Elections: What do they mean for Labour? And for Europe?
Jeremy Corbyn wasn’t taking any chances with his morning photo op. I understand it was decided a couple of days ago that he would train it up to Sheffield Brightside to bask in the somewhat predictable hold of a parliamentary seat which Labour won in 2010 with a 34 per cent lead over second place Ukip.
Mr Corbyn, speaking in Sheffield a moment ago, said Labour “clung on… and grew support in a lot of places” last night “because our party is standing up for the steel industry… against the grotesque levels of inequality”.
Mr Corbyn mucked up the expectations management when he accidentally said Labour wouldn’t lose seats in these contests. Turns out he wasn’t that far wrong when it came to the English council elections. But, his critics in the party are saying, big hairy deal.
These are gift moments to kick a government and Labour isn’t inducing enough people to do that. This year the gift was gilded with Tory policies falling apart and the party’s MPs gouging each others’ eyes out over Europe.
Still the dial (in England) didn’t really move. In Wales it moved in the wrong direction, and in Scotland something fairly historic happened as the party was pummelled into third place. Ben Page of Ipsos MORI says that means Labour needs to be 13 per cent ahead of the Tories in England in the next general election to win power.
Diane Abbott, doing the rounds of the studios on behalf of the leadership, has been sticking to the script that the party should be judged against the share of the vote last year in the general election, not the number of council seats gained/lost.
That’s a new metric, especially devised for this occasion by the Labour election team, developed safe in the knowledge that the national equivalent share of the vote will be marginally up on Ed Miliband’s general election tally. But in local elections you’re meant to out-perform your general election tally by a fat margin.
The leadership line, repeated by Diane Abbott this morning, is that that’s an old metric that doesn’t take account of the “fragmented” state of UK politics, with nationalist forces of different types on the march in the different parts of the UK.
Here are the swings which Labour managed in key weather-vane areas of England. Thanks to Lewis Baston for crunching the numbers:
The pattern of the swing is still puzzling some. Labour did okay in the southern towns, relative both to 2012 and 2015, where performance might’ve been expected to decline. It could well be because Tory voters who were fired up to turn out when frightened out of their beds by Lynton Crosby in the 2015 general election just didn’t bother yesterday when the stakes seemed small.
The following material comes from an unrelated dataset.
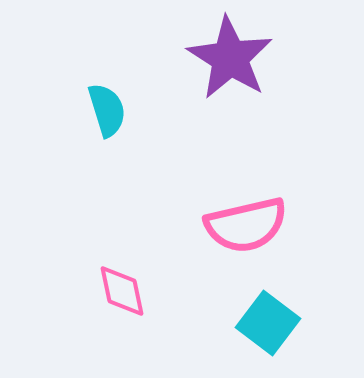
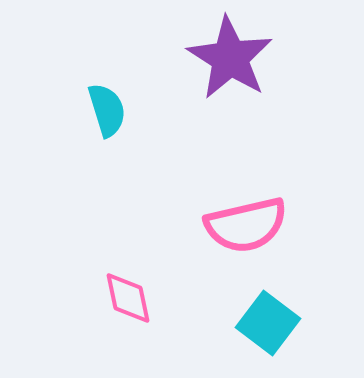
pink diamond: moved 6 px right, 7 px down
With all the usual giant caveats, on these swings Labour looks to be slightly ahead in towns like Plymouth and Southampton.
(Dudley, lost to Labour, fell on a tiny number of votes. The party lost one ward by three votes and another by 13. If nine votes had switched in the right wards, then Labour would still be in control.)
I just spoke to Nigel Farage and found that he was hardly punching the air with joy over his old foe Neil Hamilton’s victory in Wales. He’d done his best to keep Mr Hamilton off the candidates’ list.
I asked if he was “thrilled to see Neil Hamilton” elected to a public position. He said: “Well he’s back after 20 years.” I said: “No thanks to you.” Mr Farage said: “Oh look, I’ve worked with Neil in Ukip, he’s been a member for nearly 15 years. I get on with him socially.”
“Professionally?” I asked. “He’s got a chance to prove himself professionally,” Mr Farage replied. My colleague, Andy Davies, caught the Hamiltons just after the victory, Christine Hamilton in tears and Neil Hamilton referring to his victory as “momentous”.
Nigel Farage sees a read-across from last night’s results to the EU referendum. He says that his second place (usually very distant second) to Labour in the north of England means that his side could win over a lot of Labour folk in the June referendum.
I’ve asked all the main political analysts who pop up on TV at this time of year, or write analysis in the newspapers, whether they can see any read-across at all to the referendum. To a man (I’m afraid they were all men), they said they that they could see none whatsoever.
Even the fairly grotty low turnout isn’t a predictor of June turnout, they think. It could be people are “saving themselves,” one said. “Given how heavily the EU referendum vote intention cuts across party preferences, the answer has to be ‘no connection’,” one said.
Two call-outs to the polling booth in close proximity don’t normally go down with electorates and can depress turnout but the more important of the two is usually the one that comes first. In this case, many will see the more important as the 23 June vote, so low turnout now doesn’t necessarily foreshadow low turnout in June.
For those who can’t wait, you can follow voting progress on London here. It’s looking like Sadiq Khan is reasonably ahead on first ballot and possibly so far ahead that second preferences when they are allocated will not alter the picture.